EXCERPT PROVIDED
_ _ _ _

3.11    LAYING OF CABLE IN SPECIAL CASES:

3.11.1 Near Power Cable

        When the proposed cable route comes across any other cable already laid, the
        contractor shall first report the fact to the Engineer. Should the cable be identified by
        the Engineer as a power cable (LT or HT), the trench shall be dug as far away from
        the route of the power
        cable as practicable.

3.11.2 Crossing of Optical Fibre Cable with another cable

        Crossing of the Optical Fibre cable with another cable shall be avoided wherever
        possible. Where, however, this is not possible, the Optical Fibre cable shall be laid in
        cement or asbestos cement pipes. The length of the pipe to be provided on either
        side of the crossing shall be at least one meter.

3.11.3 Laying other than optical fibre cables in the same Trench

        No cable other than quad cable shall be laid in the trench made for the Optical Fibre
        cable. Even in such cases, both the cables are to be laid as per approved drawing.
        Where, however, exceptional circumstances exist, the optical fibre cable may be laid
        along with another cable in the same trench provided a specific permission of each
        such case is obtained in writing from Engineer. When optical fibre cable and L.T.
        power cable have to be laid in the same trench they shall be separated by placing a
        layer of second class bricks between them vertically (approx. 16 bricks/meter) or laid
        in RCC pipe.

_ _ _ _

TASK INSTRUCTIONS
1. In the cable-laying excerpt, condense the paragraph that begins "Crossing of the Optical Fibre cable with another cable" into a short bulleted list that keeps its main requirements.
2. Return the passage of the cable-laying excerpt from "Where, however, exceptional" to "cable and L.T.", word for word.

_ _ _ _

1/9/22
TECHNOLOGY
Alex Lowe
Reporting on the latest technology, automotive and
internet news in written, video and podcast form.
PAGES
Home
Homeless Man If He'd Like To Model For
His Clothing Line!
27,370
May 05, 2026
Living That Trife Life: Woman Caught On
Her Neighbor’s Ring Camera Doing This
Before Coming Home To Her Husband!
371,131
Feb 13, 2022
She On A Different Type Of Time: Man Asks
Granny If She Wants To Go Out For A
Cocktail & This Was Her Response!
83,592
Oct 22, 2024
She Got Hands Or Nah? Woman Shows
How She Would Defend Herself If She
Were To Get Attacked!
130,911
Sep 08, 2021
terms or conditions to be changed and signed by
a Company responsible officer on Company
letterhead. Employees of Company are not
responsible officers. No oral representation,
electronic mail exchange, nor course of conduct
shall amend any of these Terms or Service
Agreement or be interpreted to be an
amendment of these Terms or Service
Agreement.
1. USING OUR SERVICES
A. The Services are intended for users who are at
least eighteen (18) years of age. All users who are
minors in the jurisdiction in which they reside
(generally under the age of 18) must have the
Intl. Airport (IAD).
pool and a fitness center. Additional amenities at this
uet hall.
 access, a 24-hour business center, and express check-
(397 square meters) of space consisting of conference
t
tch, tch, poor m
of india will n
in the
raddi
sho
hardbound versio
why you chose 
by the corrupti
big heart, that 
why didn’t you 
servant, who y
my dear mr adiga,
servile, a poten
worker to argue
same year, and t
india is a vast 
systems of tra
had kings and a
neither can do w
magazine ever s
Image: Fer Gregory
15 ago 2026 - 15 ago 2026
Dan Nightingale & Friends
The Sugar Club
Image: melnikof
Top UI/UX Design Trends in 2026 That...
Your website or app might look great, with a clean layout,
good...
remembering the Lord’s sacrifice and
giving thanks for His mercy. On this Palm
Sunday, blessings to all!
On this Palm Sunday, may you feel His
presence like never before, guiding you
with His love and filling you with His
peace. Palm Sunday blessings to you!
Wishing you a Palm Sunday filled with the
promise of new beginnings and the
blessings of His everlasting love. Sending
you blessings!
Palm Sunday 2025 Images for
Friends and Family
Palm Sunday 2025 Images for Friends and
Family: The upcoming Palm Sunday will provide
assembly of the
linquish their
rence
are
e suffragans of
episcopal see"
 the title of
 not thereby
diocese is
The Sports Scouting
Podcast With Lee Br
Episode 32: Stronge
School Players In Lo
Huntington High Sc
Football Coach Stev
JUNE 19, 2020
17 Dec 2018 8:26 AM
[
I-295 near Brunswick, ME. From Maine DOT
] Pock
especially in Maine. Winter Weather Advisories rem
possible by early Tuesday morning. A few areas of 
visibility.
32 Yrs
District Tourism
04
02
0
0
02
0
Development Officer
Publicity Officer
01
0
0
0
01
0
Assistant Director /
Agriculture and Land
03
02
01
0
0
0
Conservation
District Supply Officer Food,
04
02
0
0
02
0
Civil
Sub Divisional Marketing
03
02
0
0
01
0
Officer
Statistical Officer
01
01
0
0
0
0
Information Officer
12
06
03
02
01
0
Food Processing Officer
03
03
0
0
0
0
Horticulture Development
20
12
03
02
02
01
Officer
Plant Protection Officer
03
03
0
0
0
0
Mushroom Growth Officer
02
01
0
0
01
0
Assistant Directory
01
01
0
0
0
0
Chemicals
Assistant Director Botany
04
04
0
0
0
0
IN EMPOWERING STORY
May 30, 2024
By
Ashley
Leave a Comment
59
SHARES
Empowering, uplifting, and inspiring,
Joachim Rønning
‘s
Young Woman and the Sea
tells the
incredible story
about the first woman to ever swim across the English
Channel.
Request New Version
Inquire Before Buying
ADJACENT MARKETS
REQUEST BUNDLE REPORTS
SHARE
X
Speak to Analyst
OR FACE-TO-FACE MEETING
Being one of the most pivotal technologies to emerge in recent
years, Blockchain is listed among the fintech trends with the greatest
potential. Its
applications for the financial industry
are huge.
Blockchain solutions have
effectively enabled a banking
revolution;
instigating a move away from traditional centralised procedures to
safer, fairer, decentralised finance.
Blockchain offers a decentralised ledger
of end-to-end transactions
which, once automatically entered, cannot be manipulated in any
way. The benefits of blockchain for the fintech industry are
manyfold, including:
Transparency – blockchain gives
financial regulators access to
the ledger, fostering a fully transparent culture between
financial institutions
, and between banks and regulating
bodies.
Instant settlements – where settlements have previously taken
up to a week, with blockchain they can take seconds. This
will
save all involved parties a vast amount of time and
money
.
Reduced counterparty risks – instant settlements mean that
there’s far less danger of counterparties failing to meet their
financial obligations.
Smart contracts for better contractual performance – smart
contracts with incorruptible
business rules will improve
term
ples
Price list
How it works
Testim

_ _ _ _

TASK SOLUTIONS
1.
- Avoid crossing the optical fibre cable with another cable wherever possible.
- Where a crossing can't be avoided, lay the optical fibre cable in cement or asbestos cement pipes.
- Extend the pipe at least one meter on either side of the crossing.

2.
Where, however, exceptional circumstances exist, the optical fibre cable may be laid
        along with another cable in the same trench provided a specific permission of each
        such case is obtained in writing from Engineer. When optical fibre cable and L.T.